The editorial categories are research topics that have guided researchers during the recovery phase and continue to be the impetus behind the Documents Project’s digital archive and the Critical Documents book series. Developed by the project’s Editorial Board, each of the teams analyzed this framework and adapted it to their local contexts in developing their research objectives and work plans during the Recovery Phase. Learn more on the Editorial Framework page.

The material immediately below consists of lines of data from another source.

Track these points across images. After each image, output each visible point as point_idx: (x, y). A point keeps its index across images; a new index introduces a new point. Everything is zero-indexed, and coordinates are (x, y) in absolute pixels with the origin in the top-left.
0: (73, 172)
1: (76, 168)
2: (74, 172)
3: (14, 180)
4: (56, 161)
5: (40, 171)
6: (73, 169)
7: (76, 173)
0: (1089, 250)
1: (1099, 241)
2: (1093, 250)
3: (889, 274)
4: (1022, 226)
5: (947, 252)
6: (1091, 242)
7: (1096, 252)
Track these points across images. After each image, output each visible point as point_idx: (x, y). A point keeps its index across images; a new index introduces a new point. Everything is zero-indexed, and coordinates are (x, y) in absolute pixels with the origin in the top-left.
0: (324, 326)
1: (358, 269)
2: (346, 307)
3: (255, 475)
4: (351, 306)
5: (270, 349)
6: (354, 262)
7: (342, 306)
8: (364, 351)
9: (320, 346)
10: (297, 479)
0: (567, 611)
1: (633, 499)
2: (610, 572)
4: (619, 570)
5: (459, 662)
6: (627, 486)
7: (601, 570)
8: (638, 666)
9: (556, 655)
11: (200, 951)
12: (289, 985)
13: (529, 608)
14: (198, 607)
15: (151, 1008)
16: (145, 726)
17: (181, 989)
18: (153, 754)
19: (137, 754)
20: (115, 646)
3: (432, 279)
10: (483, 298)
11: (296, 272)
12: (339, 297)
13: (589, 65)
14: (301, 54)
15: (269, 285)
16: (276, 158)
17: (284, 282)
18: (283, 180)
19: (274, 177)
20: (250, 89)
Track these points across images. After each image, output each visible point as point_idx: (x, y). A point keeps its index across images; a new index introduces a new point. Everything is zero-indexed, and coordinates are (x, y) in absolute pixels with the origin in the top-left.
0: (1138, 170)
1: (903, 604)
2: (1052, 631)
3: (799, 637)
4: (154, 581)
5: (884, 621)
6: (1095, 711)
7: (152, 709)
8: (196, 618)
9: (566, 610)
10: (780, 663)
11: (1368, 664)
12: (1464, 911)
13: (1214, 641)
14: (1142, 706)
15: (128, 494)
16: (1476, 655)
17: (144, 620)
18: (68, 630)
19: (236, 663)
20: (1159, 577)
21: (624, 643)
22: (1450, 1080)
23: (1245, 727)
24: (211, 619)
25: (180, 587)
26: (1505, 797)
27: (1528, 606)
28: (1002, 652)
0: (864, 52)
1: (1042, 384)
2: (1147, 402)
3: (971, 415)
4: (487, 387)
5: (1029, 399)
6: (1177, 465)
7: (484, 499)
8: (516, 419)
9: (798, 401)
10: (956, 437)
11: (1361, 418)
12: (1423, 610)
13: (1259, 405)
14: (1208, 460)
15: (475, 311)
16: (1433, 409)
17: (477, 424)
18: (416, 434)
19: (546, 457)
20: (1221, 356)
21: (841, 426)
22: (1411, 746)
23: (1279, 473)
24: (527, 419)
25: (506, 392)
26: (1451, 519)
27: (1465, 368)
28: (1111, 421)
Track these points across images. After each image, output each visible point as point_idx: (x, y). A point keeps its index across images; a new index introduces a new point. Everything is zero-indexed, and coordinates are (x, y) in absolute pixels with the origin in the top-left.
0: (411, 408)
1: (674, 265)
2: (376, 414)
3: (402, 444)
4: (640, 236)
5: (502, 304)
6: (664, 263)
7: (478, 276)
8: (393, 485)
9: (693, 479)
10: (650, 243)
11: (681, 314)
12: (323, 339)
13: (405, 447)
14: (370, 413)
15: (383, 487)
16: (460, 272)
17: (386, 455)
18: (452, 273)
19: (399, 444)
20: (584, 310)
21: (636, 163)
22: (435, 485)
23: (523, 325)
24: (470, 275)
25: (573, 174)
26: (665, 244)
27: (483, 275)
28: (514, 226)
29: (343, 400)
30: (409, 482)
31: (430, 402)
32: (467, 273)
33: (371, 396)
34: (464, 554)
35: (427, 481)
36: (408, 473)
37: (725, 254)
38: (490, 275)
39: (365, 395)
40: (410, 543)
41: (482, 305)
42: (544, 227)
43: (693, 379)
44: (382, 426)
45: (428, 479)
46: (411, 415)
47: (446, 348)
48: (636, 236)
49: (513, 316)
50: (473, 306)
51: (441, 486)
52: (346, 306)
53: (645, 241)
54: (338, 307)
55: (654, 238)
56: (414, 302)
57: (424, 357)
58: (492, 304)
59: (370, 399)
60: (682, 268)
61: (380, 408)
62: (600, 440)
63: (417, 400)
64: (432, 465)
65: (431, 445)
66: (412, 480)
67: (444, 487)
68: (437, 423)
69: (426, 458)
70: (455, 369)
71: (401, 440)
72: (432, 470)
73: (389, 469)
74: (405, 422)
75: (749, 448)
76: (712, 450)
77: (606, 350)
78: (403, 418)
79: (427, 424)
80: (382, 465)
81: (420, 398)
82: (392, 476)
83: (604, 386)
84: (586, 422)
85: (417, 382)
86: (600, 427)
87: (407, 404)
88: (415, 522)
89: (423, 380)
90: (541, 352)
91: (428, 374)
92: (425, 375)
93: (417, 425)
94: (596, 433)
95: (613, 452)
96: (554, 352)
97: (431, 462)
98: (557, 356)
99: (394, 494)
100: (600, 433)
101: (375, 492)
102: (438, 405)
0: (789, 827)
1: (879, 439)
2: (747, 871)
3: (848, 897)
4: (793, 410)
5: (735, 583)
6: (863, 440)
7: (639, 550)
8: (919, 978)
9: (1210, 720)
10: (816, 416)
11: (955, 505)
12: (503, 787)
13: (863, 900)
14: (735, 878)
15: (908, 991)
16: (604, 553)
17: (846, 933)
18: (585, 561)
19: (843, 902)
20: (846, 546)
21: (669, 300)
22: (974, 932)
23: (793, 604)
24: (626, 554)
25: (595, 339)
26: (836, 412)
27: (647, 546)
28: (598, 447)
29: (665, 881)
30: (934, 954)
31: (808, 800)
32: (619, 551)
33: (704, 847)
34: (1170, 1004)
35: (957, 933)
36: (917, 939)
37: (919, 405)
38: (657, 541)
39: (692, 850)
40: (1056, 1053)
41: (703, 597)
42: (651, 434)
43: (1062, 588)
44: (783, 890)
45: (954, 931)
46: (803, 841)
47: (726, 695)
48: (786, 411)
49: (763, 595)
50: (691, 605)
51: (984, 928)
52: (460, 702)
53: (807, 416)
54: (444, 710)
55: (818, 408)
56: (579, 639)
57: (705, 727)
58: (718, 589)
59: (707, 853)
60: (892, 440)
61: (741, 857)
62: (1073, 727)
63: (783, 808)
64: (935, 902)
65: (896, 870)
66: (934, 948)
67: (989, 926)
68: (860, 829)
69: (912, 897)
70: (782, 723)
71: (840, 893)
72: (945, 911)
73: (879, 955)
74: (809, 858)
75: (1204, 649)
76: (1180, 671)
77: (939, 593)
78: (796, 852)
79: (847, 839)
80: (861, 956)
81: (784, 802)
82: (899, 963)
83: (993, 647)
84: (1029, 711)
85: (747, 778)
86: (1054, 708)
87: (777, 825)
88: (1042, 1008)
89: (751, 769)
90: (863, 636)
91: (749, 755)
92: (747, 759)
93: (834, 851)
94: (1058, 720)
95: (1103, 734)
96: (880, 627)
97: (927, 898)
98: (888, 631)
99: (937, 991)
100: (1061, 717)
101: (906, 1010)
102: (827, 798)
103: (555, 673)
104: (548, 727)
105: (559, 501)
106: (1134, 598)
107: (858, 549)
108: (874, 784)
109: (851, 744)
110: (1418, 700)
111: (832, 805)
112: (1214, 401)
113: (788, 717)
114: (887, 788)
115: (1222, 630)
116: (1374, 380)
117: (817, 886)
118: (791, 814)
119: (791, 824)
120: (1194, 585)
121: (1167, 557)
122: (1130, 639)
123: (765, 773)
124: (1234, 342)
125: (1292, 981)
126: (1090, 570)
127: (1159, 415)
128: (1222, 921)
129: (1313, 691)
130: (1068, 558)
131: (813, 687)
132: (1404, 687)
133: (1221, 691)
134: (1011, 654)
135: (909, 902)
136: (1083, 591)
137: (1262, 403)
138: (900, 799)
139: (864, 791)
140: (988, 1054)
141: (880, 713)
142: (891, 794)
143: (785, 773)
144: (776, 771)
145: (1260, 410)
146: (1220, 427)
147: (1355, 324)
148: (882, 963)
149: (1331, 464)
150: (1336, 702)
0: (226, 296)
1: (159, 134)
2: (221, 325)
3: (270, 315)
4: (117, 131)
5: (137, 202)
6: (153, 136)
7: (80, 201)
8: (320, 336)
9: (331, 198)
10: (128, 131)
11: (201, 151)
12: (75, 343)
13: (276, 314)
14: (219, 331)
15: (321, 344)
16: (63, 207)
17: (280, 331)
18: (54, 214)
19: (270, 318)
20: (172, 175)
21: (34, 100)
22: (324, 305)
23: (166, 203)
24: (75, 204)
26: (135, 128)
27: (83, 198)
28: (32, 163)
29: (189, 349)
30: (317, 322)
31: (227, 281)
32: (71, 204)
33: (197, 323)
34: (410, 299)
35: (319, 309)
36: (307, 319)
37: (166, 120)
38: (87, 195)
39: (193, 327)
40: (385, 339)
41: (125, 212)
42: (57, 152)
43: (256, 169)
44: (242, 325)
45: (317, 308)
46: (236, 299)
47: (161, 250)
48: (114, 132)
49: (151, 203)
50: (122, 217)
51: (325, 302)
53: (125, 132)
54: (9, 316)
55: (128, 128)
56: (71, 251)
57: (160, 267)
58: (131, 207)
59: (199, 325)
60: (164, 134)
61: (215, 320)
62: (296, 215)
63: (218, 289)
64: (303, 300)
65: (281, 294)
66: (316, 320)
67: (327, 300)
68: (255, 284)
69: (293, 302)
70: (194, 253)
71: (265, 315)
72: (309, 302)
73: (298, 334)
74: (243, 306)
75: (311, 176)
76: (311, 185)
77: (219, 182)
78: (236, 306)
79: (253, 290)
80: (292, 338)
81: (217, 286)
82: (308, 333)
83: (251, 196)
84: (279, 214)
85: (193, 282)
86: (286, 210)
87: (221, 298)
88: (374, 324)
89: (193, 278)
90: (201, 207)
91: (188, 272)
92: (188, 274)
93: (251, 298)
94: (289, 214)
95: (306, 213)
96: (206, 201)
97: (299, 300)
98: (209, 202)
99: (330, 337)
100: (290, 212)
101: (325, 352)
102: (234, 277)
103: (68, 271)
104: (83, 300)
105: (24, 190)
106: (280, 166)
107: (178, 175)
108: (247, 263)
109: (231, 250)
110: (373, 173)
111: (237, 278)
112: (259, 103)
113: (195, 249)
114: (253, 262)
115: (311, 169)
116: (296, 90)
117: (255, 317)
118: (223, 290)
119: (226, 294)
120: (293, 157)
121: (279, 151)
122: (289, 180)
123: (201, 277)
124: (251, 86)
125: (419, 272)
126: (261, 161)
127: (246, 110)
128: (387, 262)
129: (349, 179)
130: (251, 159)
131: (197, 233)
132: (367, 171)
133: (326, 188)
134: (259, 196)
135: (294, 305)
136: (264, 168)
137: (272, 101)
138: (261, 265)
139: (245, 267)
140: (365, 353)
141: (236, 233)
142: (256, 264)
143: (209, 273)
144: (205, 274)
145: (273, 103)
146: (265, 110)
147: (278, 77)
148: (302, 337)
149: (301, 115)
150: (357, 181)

This text by Juan Calzadilla quotes ideas stated by the Venezuelan painter José Antonio Quintero about his own work. In his comments, the artist highlights the fact that his landscapes (whether realistic or imaginary scenes) are personal stories of the manifestations of nature and the elements that make it up. Going back as far as 1975, Calzadilla analyzes the role Quintero has played in reviving the landscape genre in Venezuela, during a time when the painter was moving from a cerebral stage to a much freer sensory framework for his explorations. In the critic’s opinion, the breadth that has developed in the artist’s landscape painting has turned Quintero into a significant contributor to this pictorial theme in Venezuelan art.
In the early 1980s, the Galería de Arte Nacional (GAN) in Caracas, along with the Consejo Nacional de Cultura de Bogotá (Colombia), organized the exhibition El paisaje libérrimo —1981. For the catalogue, the poet and critic Juan Calzadilla (b. 1931) wrote on the work of one of the participants: José Antonio Quintero (b. 1946). Referring back to an earlier exhibition of work by Quintero, El pozo de cristal (1975), Calzadilla analyzes the work, recognizing aspects that have made the artist so important within the national iconography of landscape painting. The inclusion of urban elements marks his paintings, while the overall concept of a chromatic structure creates a contrast with the impression of specific detail more typical of the Caracas School. Moreover, the symbolic significance that emanates from these landscapes is one more aspect of an approach based on traditional landscape painting, but more dynamic. The critic emphasizes that these elements are complemented by the artist’s greater focus on the painting process itself, moving beyond the idea of a preconceived product to have a direct experience with the nature before him, recording his own sensory experience with nature. Undoubtedly, this stance, which typifies what is known as “neopaisajismo” in Venezuela, is the subject of Quintero’s explorations. Thus, his work is characterized by a spontaneity that is simply the expression of the poetic mystery of the physical world.
Other participants in the show were the Venezuelan painter Carlos Hernández Guerra and the Colombian artists Ana Mercedes Hoyos and Galaor Carbonel (who was born in Cuba).